# Changed from 2.5" to 3"



## Soundwave_vr6 (Oct 1, 2007)

Kinetics Stage 3 kit 60 trim


Wooo what a difference, car spools faster/boost higher @ same settings(mbc)/ and is significantly faster.



just waiting for my .82 hotside to come in now 


custom made 3" turbo back (no pictures of dp)


----------



## prometheus_ (Oct 6, 2009)

has got to be the smallest cat i've ever seen :laugh:


----------



## Big_Tom (Aug 19, 2007)

prometheus_ said:


> has got to be the smallest cat i've ever seen :laugh:


^^this & 3" FTW. :thumbup:


----------



## groundupjetta (Feb 1, 2010)

How much boost are you running and how many psi did you pick up going up to 3"? I'm thinking about doing the same thing on my 2.0t :beer:


----------



## Big_Tom (Aug 19, 2007)

do it. never understood how somebody could be BT w/ a 2.5" exhaust :screwy:


----------



## Soundwave_vr6 (Oct 1, 2007)

Myliljettatoy said:


> How much boost are you running and how many psi did you pick up going up to 3"? I'm thinking about doing the same thing on my 2.0t :beer:



usually run @ 15psi , after the exhaust it was hitting 17/18psi with out changing anything else


----------



## DannyLo (Aug 2, 2006)

*FV-QR*

Nice! It made a world of difference to my 24vT :thumbup:


----------



## groundupjetta (Feb 1, 2010)

This is what I wanted to hear 2-3 psi is a significant improvement on the same setup and shows how the 2.5" was really restricting exhaust flow.

Cheers :beer:


----------



## Soundwave_vr6 (Oct 1, 2007)

*FV-QR*

so last year on a dynojet i made 312hp/327tq @ about 16psi


yesterday on a Dyno Dynamics portable deal @ Vagkraft 340hp/378tq @ 18psi waiting on graph to be emailed there printer was bust

does anyone know anything about these dyno's? good/bad numbers?

looked like this













oh and


----------



## groundupjetta (Feb 1, 2010)

Congrats on the first place :thumbup:


----------



## Big_Tom (Aug 19, 2007)

Myliljettatoy said:


> Congrats on the first place :thumbup:


this :thumbup:


----------



## prometheus_ (Oct 6, 2009)

i could have easily taken second if i went for it :banghead:


----------



## Soundwave_vr6 (Oct 1, 2007)

(Extracted page text data)

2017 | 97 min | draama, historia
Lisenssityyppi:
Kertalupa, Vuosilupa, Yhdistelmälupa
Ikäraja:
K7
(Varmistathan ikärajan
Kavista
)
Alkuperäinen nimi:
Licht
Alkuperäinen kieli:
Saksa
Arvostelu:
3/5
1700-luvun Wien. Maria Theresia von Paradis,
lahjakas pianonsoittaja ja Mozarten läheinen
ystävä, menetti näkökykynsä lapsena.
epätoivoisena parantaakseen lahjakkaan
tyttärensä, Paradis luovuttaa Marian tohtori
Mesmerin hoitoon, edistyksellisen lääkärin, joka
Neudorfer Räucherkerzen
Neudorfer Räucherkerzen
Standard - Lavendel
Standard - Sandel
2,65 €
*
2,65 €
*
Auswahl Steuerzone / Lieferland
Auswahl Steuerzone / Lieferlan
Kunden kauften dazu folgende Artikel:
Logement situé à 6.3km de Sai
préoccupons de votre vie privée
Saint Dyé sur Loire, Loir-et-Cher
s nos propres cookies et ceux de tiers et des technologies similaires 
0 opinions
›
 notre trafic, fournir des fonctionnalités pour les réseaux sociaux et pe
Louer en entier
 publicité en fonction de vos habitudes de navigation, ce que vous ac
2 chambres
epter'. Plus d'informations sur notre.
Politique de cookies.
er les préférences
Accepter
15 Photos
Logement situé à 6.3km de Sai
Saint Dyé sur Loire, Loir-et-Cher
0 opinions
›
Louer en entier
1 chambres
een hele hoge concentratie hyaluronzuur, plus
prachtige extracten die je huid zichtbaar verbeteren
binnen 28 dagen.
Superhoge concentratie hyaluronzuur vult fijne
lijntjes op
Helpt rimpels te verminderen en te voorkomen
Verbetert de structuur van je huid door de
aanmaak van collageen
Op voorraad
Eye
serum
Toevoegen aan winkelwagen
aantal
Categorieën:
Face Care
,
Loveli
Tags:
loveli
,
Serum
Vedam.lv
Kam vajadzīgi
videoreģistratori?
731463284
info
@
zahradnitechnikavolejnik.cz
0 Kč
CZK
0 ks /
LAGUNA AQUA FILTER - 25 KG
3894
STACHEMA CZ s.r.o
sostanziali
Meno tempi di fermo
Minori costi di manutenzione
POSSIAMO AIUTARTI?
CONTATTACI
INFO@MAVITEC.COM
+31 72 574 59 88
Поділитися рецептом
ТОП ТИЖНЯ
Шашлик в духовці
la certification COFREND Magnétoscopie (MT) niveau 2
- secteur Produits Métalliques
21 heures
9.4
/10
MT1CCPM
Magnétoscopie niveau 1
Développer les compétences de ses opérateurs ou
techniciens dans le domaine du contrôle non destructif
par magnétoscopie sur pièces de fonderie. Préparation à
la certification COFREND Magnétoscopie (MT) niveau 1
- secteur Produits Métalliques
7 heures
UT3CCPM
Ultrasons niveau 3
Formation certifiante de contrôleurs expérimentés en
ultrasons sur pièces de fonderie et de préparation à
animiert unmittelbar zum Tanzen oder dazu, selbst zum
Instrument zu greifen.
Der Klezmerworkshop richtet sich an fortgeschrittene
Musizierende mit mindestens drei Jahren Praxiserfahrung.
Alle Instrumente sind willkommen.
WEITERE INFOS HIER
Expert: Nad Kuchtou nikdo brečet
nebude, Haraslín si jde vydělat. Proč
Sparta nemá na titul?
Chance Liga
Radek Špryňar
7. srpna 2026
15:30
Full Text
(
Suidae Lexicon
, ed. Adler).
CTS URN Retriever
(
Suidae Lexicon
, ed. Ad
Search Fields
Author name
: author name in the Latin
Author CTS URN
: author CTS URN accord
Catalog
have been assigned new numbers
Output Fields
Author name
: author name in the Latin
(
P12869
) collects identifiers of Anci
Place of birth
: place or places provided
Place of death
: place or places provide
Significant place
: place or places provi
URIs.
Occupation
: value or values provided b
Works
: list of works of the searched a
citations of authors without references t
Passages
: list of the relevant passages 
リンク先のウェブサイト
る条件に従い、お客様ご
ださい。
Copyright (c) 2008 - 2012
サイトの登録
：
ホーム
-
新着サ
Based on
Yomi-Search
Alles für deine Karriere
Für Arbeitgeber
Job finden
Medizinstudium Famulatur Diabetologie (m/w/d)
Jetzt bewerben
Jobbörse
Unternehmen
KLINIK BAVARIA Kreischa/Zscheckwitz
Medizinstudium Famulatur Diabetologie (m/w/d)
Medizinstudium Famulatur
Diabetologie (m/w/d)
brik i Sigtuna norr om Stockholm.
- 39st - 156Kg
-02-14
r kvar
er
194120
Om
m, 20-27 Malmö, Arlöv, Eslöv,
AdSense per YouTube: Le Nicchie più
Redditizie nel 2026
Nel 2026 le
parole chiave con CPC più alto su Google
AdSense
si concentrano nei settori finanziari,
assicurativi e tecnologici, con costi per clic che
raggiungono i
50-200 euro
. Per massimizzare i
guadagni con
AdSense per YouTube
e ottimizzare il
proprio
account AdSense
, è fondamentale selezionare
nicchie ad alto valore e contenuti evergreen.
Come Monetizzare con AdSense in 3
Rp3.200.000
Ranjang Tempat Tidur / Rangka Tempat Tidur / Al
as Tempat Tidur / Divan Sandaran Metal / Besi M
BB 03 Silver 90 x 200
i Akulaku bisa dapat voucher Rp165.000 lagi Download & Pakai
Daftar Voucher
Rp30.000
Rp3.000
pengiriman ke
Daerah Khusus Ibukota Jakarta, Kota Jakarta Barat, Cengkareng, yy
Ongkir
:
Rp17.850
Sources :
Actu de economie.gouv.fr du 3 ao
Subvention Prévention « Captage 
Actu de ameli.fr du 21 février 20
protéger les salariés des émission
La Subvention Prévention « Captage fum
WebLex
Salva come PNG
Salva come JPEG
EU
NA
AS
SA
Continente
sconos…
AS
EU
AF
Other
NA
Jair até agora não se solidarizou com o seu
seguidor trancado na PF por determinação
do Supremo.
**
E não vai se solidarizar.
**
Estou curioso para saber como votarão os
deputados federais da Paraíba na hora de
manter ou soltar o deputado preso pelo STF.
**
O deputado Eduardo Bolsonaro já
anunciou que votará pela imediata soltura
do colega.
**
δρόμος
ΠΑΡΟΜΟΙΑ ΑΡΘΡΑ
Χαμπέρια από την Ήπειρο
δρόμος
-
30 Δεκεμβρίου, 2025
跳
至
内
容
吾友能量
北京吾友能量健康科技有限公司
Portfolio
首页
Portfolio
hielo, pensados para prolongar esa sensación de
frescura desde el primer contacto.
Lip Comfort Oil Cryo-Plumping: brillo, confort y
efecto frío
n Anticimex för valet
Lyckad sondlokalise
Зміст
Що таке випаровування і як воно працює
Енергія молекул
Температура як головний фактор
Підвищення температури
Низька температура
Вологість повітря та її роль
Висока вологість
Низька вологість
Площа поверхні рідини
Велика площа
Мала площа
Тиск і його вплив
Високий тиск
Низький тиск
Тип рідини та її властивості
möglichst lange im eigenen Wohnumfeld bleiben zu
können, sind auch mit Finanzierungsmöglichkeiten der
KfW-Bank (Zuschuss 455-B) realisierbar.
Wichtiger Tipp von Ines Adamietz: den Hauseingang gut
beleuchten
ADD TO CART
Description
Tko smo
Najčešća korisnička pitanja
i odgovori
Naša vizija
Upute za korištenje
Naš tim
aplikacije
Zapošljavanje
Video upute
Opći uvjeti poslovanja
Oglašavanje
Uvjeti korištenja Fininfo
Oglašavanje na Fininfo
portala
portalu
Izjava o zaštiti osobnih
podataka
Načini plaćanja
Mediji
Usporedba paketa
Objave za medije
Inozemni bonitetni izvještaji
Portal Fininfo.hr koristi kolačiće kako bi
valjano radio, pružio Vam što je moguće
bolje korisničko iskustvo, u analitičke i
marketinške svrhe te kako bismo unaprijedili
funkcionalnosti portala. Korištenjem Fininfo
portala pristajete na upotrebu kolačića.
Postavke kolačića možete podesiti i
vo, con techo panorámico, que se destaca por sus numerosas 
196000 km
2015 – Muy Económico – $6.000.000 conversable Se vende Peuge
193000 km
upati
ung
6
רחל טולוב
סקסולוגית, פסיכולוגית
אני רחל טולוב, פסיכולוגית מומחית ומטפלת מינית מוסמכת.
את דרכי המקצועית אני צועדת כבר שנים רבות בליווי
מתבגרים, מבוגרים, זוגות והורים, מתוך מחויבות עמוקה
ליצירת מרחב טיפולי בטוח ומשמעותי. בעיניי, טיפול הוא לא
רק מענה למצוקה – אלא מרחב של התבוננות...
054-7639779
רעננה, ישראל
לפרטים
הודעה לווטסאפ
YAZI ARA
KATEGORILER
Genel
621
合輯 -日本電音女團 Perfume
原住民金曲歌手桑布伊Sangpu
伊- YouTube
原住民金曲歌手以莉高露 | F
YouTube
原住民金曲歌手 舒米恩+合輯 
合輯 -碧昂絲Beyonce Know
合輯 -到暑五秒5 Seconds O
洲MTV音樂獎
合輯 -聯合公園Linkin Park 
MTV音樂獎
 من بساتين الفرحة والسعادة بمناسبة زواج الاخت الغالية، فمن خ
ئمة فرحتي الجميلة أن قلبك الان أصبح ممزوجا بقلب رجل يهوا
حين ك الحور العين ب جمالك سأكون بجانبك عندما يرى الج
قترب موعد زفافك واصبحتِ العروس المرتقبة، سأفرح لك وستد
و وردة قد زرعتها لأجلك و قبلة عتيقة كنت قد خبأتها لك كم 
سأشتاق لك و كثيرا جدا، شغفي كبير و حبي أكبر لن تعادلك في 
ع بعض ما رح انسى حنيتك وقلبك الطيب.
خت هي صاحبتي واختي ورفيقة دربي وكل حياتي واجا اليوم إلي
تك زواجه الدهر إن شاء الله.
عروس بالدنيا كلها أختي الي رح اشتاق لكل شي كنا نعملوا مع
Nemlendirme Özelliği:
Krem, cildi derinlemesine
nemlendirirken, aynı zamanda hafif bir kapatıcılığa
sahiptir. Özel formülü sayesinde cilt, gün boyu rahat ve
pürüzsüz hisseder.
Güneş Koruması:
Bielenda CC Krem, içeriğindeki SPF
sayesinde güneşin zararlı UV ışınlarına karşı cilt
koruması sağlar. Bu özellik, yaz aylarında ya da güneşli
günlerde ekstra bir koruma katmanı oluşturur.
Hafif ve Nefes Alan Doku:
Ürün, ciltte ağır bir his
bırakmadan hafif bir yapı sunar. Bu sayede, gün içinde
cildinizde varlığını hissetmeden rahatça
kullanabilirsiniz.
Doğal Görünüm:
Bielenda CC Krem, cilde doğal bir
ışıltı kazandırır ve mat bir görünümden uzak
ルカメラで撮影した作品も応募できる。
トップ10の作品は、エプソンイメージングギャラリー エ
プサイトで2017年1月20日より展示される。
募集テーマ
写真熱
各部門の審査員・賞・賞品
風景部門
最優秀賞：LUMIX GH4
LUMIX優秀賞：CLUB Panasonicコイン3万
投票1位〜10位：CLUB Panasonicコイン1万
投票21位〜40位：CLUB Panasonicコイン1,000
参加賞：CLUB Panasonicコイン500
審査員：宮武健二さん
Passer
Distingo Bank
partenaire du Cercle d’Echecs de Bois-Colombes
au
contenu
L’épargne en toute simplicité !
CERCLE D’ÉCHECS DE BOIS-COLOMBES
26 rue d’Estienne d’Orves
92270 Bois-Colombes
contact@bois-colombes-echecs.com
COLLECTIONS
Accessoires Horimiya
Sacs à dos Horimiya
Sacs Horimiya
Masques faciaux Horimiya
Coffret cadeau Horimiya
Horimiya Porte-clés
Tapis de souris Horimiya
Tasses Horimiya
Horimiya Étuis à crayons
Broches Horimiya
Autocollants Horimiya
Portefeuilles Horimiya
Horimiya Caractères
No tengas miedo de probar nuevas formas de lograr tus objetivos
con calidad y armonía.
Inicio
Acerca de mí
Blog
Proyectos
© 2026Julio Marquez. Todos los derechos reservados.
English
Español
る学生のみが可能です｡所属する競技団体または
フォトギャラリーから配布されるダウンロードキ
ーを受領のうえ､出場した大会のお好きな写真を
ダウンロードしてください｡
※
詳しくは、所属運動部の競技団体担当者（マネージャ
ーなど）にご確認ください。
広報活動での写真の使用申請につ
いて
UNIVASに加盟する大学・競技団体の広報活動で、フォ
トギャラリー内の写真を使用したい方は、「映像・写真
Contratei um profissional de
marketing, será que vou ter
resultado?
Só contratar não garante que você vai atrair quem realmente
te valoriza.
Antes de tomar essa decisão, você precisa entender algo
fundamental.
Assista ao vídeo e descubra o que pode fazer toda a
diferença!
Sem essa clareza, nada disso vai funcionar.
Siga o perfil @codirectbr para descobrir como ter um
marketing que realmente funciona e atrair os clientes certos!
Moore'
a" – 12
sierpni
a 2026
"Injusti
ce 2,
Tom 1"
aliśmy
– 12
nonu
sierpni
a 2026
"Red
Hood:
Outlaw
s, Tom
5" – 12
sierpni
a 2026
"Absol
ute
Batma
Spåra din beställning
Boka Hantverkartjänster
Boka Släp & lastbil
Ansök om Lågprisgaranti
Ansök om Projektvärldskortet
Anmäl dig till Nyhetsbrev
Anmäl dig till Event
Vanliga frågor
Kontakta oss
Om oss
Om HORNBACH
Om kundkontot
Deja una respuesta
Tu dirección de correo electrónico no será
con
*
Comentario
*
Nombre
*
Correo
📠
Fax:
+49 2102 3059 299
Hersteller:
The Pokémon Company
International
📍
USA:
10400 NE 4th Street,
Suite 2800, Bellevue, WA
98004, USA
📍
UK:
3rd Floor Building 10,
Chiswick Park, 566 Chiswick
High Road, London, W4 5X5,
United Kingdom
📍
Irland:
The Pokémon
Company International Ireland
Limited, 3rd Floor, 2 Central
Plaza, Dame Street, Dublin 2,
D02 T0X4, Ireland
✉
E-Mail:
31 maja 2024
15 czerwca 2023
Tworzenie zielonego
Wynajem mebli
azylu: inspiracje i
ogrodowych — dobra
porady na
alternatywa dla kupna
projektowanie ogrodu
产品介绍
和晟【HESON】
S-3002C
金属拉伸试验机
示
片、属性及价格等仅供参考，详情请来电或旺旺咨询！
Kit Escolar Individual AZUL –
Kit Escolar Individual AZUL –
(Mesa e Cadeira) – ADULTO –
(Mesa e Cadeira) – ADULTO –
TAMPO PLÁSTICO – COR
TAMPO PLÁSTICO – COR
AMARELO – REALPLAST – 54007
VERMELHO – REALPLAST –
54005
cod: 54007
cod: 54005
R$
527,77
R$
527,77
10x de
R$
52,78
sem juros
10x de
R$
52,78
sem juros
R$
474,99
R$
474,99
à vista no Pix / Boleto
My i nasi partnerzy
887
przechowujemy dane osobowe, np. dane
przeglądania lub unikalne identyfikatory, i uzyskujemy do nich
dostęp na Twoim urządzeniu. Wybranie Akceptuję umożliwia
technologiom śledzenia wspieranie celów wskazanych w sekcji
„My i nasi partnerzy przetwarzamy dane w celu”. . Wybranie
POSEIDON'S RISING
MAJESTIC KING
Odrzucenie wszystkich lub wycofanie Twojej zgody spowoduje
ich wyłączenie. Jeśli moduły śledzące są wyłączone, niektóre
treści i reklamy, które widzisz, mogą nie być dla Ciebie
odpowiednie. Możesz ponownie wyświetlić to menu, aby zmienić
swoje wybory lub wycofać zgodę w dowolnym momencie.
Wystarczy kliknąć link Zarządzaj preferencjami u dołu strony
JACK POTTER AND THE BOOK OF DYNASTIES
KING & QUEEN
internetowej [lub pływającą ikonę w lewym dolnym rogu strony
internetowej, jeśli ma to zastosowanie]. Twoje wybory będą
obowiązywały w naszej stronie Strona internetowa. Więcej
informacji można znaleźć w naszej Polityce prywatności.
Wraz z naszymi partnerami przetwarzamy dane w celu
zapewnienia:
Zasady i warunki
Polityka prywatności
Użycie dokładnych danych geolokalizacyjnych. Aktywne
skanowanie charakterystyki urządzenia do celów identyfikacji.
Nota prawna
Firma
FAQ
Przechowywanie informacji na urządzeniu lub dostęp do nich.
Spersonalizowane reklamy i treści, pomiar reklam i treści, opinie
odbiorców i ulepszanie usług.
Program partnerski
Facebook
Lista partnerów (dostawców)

**Your task**
In the exhaust upgrade thread, what boost did Soundwave_vr6 usually run, and what did it reach after switching to the 3" exhaust?

**Answer box**
It usually ran at 15 psi and reached 17/18 psi after the exhaust change, with nothing else changed.